■ Passage for review ■

▽

But if you are reading this article, you’re probably far more interested in our headline, “Russia’s Presence in the Central African Republic.” And that’s a problem. Recent media coverage on “Russian in CAR” taps into preexisting, essentializing Cold War discourse. These narratives deny agency to CAR’s citizens and fail to consider the reasons why Central Africans could support Russia’s presence in their country.

Many Central Africans—both in and outside of government—see Moscow’s hands-on support in the fight against armed groups as a last, but necessary option. Opinions regarding this military assistance and training vary, of course. But these differences are grounded in the logic of Central African politics, not great power competition. Russia’s influence in CAR is the result of others’ disinterest and neglect, not a return of the Soviet Union to Africa. Simple engagement from the U.S. and Europe—increasing funding, more meaningful diplomatic engagement, and equipping UN peacekeeping programs with what they need—would have an immediate, positive impact.

Politics in CAR, like everywhere, are incredibly complex. The stalemate “peace” in the country, and armed groups’ support for elections, rely on the desire to perpetuate the status-quo war economy; no armed group wants to relinquish territory and associated revenue. Decades of international interventions have fueled intercommunal conflict between herder and farmer communities, Christians and Muslims, and economic classes.

This came to a head in 2013, when a Muslim-majority rebel alliance, Séléka, led a coup against the Christian-dominated government. To defend the government’s control, predominantly Christian anti-Balaka self-defense groups took up arms. What appeared to many at first as a religious conflict, however, was actually a struggle for political and economic power. Not all Séléka were Muslim, and anti-Balaka groups included all religions: Christians, animists, and Muslims. Since the end of the civil war, the religious make-up of these groups has changed dramatically.

△

■ Dataset records ■
▽

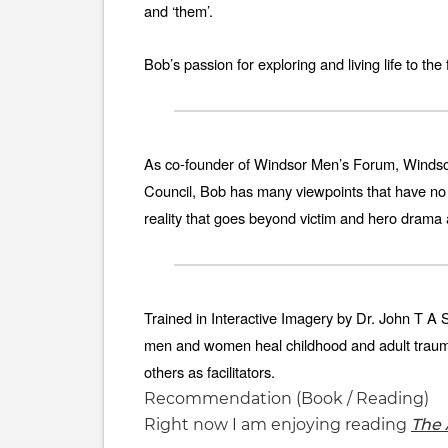
and ‘them’.
Bob’s passion for exploring and living life to th
As co-founder of Windsor Men’s Forum, Windso
Council, Bob has many viewpoints that have no r
reality that goes beyond victim and hero drama
Trained in Interactive Imagery by Dr. John T A
men and women heal childhood and adult traumas
others as facilitators.
Recommendation (Book / Reading)
Right now I am enjoying reading
The 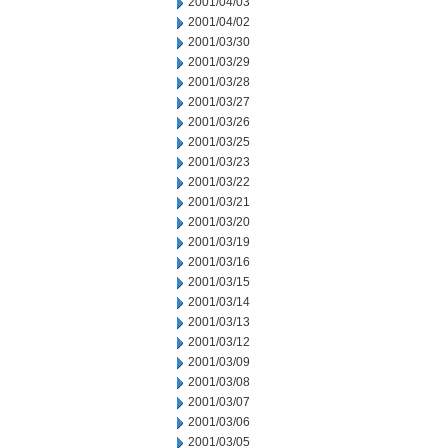
2001/04/03
2001/04/02
2001/03/30
2001/03/29
2001/03/28
2001/03/27
2001/03/26
2001/03/25
2001/03/23
2001/03/22
2001/03/21
2001/03/20
2001/03/19
2001/03/16
2001/03/15
2001/03/14
2001/03/13
2001/03/12
2001/03/09
2001/03/08
2001/03/07
2001/03/06
2001/03/05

△

■ Questions to answer ■
1. For each statement, say yes or no to whether it agrees with the passage on Russia in the Central African Republic, and quote the deciding words. (a) Séléka was a Muslim-majority rebel alliance that led a coup in 2013. (b) Anti-Balaka groups were made up only of Christians. (c) The passage attributes Russia's influence in CAR to a return of the Soviet Union to Africa.
2. Please reproduce the stretch of the passage on Russia in the Central African Republic from "Politics in CAR, like" through "and economic classes.".
Work only from the passage on Russia in the Central African Republic.

■ Answers by task ■
1.
(a) Yes: "This came to a head in 2013, when a Muslim-majority rebel alliance, Séléka, led a coup against the Christian-dominated government."
(b) No: "anti-Balaka groups included all religions: Christians, animists, and Muslims."
(c) No: "Russia’s influence in CAR is the result of others’ disinterest and neglect, not a return of the Soviet Union to Africa."

2.
Politics in CAR, like everywhere, are incredibly complex. The stalemate “peace” in the country, and armed groups’ support for elections, rely on the desire to perpetuate the status-quo war economy; no armed group wants to relinquish territory and associated revenue. Decades of international interventions have fueled intercommunal conflict between herder and farmer communities, Christians and Muslims, and economic classes.